One the surface there’s a ready made audience for Snakewood. But this audience seems to be largely rejecting the story as ‘too complex‘ ‘jumping around‘ and conversely ‘too obvious‘. It’s also received criticism for using 1st person narration for all the characters that we follow.
This is only partly accurate. Snakewood is told through ‘found footage’ diary entries, accounts and epistolary stories assembled by a single character. His name is Goran and his actual words are probably a few hundred at most, scattered throughout the chapters introducing new threads or explaining why certain accounts have been left out. Goran is the ‘editor’ of the book ‘Snakewood’, which is presented as an inworld document the way Johnny Truant presents House of Leaves (though Truant plays a much larger role in HoL).
This stylistic choice is perhaps where the ready made audience starts to break down. Grimdark fantasy generally plays a pretty straight bat with perspective and narration, but these two elements are what gives an author licence to start questioning our preconceived notions about how the story should be. Snakewood also usurps it’s own genre by providing a more circumspect and even-handed view of the cruelties, fraternities, vagaries and mage-ries of life and death in a grim fantasy world.
Turn the action up to Twenty
Snakewood moves along at a fast clip. Battles (of which there are many) are close fought skirmishes, bows and swords, smokes and poisons. Things catch fire (trees, houses, jails) and people die quickly and painfully, unless they’re risen on a fightbrew, where they might die later and slowly, very slowly.
Selby makes small efforts here and there to point out that many of the nameless slain are younger than our assortment of heroes, painting a rather sad picture regardless of who you are cheering for. It’s also symbolic of the ‘better days’ and ‘fallen civilisation’ feel that permeates the world of Snakewood. Selby’s world building is woven into the narrative, and everything has a subtle lived in feel, yet places are really just settings for action and development, so don’t expect too many amazing vistas, temples or glittering cities, it’s all very real and down to earth.
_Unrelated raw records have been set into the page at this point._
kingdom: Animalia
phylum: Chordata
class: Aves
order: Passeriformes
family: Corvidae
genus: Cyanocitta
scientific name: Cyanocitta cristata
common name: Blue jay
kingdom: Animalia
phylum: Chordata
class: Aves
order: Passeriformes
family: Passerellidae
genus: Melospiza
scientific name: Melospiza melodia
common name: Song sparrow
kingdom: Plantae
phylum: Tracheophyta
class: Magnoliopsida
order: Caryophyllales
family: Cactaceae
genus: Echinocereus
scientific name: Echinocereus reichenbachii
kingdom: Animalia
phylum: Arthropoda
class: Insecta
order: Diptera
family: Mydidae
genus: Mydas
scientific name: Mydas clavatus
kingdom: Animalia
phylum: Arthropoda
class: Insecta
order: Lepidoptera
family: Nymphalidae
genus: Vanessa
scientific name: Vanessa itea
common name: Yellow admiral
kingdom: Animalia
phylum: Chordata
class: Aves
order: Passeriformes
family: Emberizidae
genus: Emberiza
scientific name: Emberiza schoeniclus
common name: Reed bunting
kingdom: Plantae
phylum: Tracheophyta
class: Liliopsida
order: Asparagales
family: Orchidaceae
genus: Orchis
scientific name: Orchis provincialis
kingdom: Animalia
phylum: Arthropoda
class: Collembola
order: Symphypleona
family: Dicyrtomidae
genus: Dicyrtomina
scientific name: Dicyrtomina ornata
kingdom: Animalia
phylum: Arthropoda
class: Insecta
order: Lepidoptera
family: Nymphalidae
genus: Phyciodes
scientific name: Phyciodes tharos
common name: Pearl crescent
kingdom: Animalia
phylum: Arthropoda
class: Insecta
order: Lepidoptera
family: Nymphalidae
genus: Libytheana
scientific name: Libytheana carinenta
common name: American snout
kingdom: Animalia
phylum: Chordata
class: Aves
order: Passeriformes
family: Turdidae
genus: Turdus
You’ll like Snakewood if you like revenge stories, Seven Samurai / Magnificent Seven (though it’s not a rehash of that narrative) or are attracted to what some describe as ‘experimental’. Snakewood has a lot in common with military fantasy like Black Company, but it also recalls films like the classic Eastwood western, Unforgiven and more recently, the Korean film War of the Arrows (2011).
The Thin Red Line is another story where Snakewood finds some purchase. Both narratives try to find poetic meaning in the lives of violent people without romanticising it. Both examine the soldier behind the weapon, and both are ultimately tragic tales of death and loss.
This is where I think Snakewood has chosen an interesting path, perhaps outside the venn diagram of marketable ubermensch fantasy fiction, yet so thoroughly grim in it’s execution that no literary snob worth their gender studies degree will give it the time of day. It’s by no means a perfect novel. The plot is kind of obvious, the battles sometimes outstay their welcome (at other times they are incredible) and the overpowered characters lack critique. But what it does is deliver a classic revenge style action story in a thoroughly unique world that is entertaining and full of pathos.
For a novel from a first time author, we should be impressed.